Neither the solar or wind grid-tie inverters will work when the grid goes out (even if you diverted power). It's not about anti-islanding, it's fundamental to the way these inverters work: They behave like current sources, they'll raise the voltage as high as it takes to pump back a set amount of current (determined by the MPPT algorithm) into the grid. When there is no grid there is no reference voltage for them to work from. Battery based inverters function as voltage sources: They try hard to keep their output voltage constant regardless of the current that is being drawn. Very different.

The only way I can see that you could in theory funnel off excess power is by putting electronics in between the modules and the inverters. It would have to replicate the MPPT algorithm and load up the modules optimally, present a 'virtual PV array' to the inverter so it can draw off what it can, and pump the remaining current into another load. It can be designed/made, but it is not something easy (and it doesn't exist as far as I know). You'll then spend a king's ransom to get it CSA listed etc.

-RoB-

Rob, your explanation of the different implementation of the MPPT curves in the wind and solar inverters makes perfect sense. The wind turbine is essentially a variable voltage source influenced by the amount of current draw, whereas the solar panel is essentially a fixed voltage source (at least above a certain minimum insolation threshold) that only drops in voltage once overdrawn. So, I can see your logic now that an inverter designed for wind use would not be suitable.

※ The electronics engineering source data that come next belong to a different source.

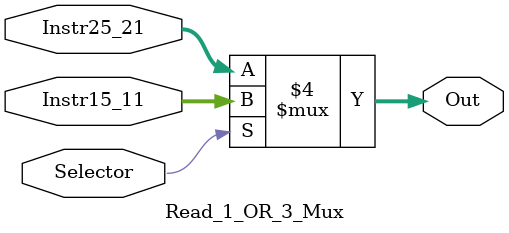
<source format=v>
`timescale 1ns / 1ps


module Read_1_OR_3_Mux(Selector,Instr25_21,Instr15_11,Out);

input [4:0] Instr25_21,Instr15_11;
input Selector;

output reg [4:0] Out;

always @(*)
begin
    if(Selector == 0)
        Out <= Instr25_21;
    else
        Out <= Instr15_11;
end
endmodule
</source>
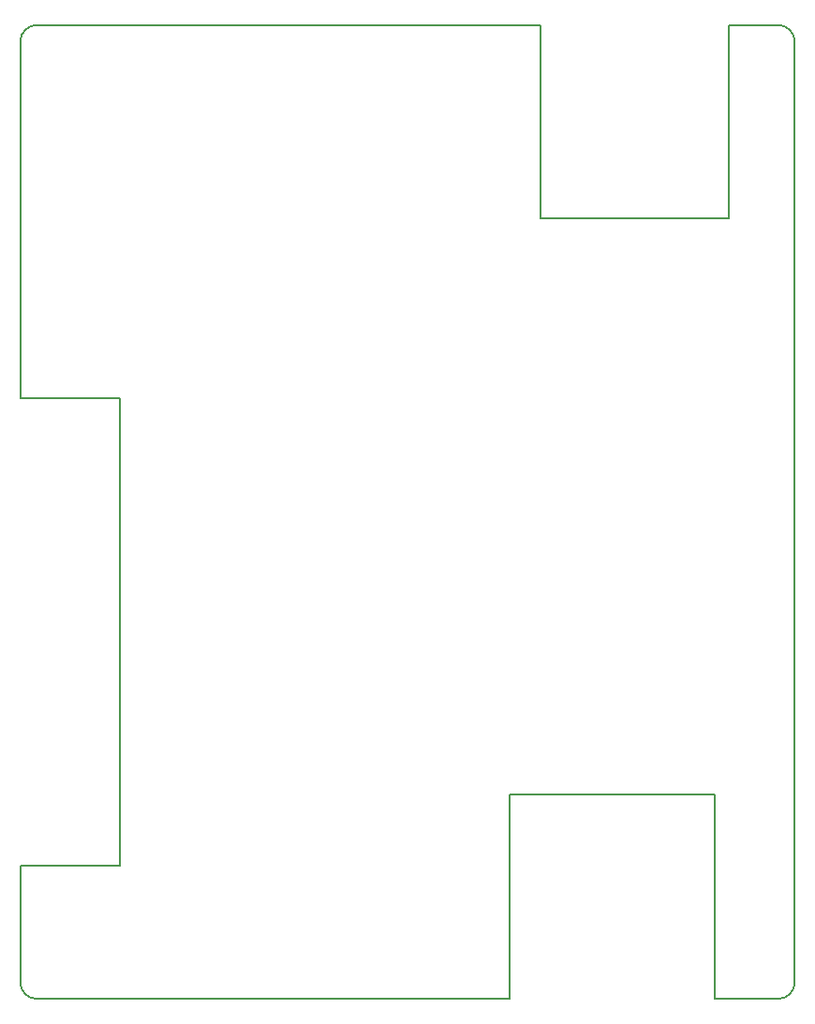
<source format=gm1>
G04 #@! TF.FileFunction,Profile,NP*
%FSLAX46Y46*%
G04 Gerber Fmt 4.6, Leading zero omitted, Abs format (unit mm)*
G04 Created by KiCad (PCBNEW 4.0.1-stable) date 2017/07/07 18:52:27*
%MOMM*%
G01*
G04 APERTURE LIST*
%ADD10C,0.050000*%
%ADD11C,0.150000*%
G04 APERTURE END LIST*
D10*
D11*
X151000000Y-119500000D02*
X151000000Y-121500000D01*
X169500000Y-119500000D02*
X151000000Y-119500000D01*
X169500000Y-121500000D02*
X169500000Y-119500000D01*
X106750000Y-136500000D02*
G75*
G03X108250000Y-138000000I1500000J0D01*
G01*
X175250000Y-138000000D02*
G75*
G03X176750000Y-136500000I0J1500000D01*
G01*
X176750000Y-51500000D02*
G75*
G03X175250000Y-50000000I-1500000J0D01*
G01*
X108250000Y-50000000D02*
G75*
G03X106750000Y-51500000I0J-1500000D01*
G01*
X115750000Y-83750000D02*
X115750000Y-126000000D01*
X153750000Y-50000000D02*
X108250000Y-50000000D01*
X153750000Y-67500000D02*
X153750000Y-50000000D01*
X170750000Y-67500000D02*
X153750000Y-67500000D01*
X170750000Y-50000000D02*
X170750000Y-67500000D01*
X175250000Y-50000000D02*
X170750000Y-50000000D01*
X176750000Y-136500000D02*
X176750000Y-51500000D01*
X169500000Y-138000000D02*
X175250000Y-138000000D01*
X169500000Y-121500000D02*
X169500000Y-138000000D01*
X151000000Y-138000000D02*
X151000000Y-121500000D01*
X108250000Y-138000000D02*
X151000000Y-138000000D01*
X106750000Y-126000000D02*
X106750000Y-136500000D01*
X115750000Y-126000000D02*
X106750000Y-126000000D01*
X106750000Y-83750000D02*
X115750000Y-83750000D01*
X106750000Y-51500000D02*
X106750000Y-83750000D01*
M02*

</source>
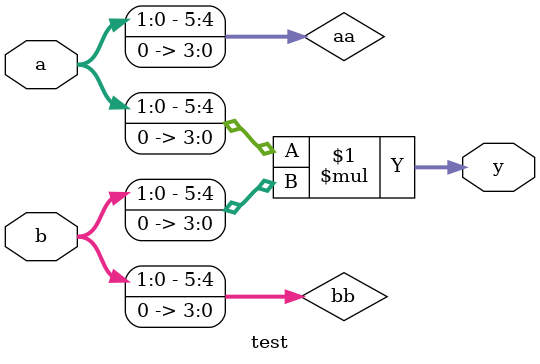
<source format=v>
module test (
        input [1:0] a,
        input [1:0] b,
        output [5:0] y
);

wire [5:0] aa = {a, 4'h0};
wire [5:0] bb = {b, 4'h0};

assign y = aa * bb;

endmodule

</source>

I am not certain that I agree with the assessment that the amount of un-ultilized power due to inverter clipping would be insignificant. I think it is practically quite difficult for most system owners with systems like mine to determine how much excess capacity is not being utilized, since the MPPT implemented by the inverter does not draw current above the 10 kW threshold and therefore there is no way to determine what "might have been" available to draw. However, I do agree that output will decline over time, making this a declining benefit investment. Also, given Ralph's comments, it does not seem like an especially wise avenue to pursue from a regulatory perspective.

That being said, there is another hypothetical system configuration that I thought of. One could utilize a battery charging solar inverter with MPPT, such as the Outback or Xantrex, sized for 12 kW, then connect that output to a "dumb" inverter sized for 10 kW. There would still need to be a current limiter on the DC side that determined when the primary inverter was satisfied in order to open a shunt to a second inverter sized at 2 kW. I believe the use of batteries upstream of the inverter is offside in the microFIT rules, so the connection between the Outback and the regular inverter would have to be direct. Anyway, just a thought.

Ralph, I am surprised to hear about this complexity in the microFIT rules. I was hoping to install a wind turbine at my site for net metering to the house and sell back power to the grid via the microFIT solar system. Do you think that this prohibition against net metering is merely for cases where one wishes to utilize a Hydro One approved net meter to actually store "credits" for withdrawal during low wind periods, or would it also apply if one simply connected to the panel and used a battery system to level the power output? It seems to me that the second option has nothing to do with Hydro One, so they shouldn't be in a position to object. However, given their current zealousness to find reasons not to connect projects, I don't want to risk anything and would ask them before installing.

Rob
Check the OPA application (I think) and you'll see the provision for applying for microFIT or net metering. Same app for both. I didn't recieve any reason for not allowing both except that is was in the rules. You have to apply for net metering, and if/when they see that there's a microfit of 10kw on the same connection point it would just be dis-allowed.

I'm hoping that in a year or so they'll see that it's not an attempt to rip off the utility or the province and allow net metering on the same connection point. It would require a new inverter for me, so it's not really in the cards right now.

If you're going to try for both then try and get clarification on why the microFIT and net metering can't exceed 10kw.

Best of luck with it.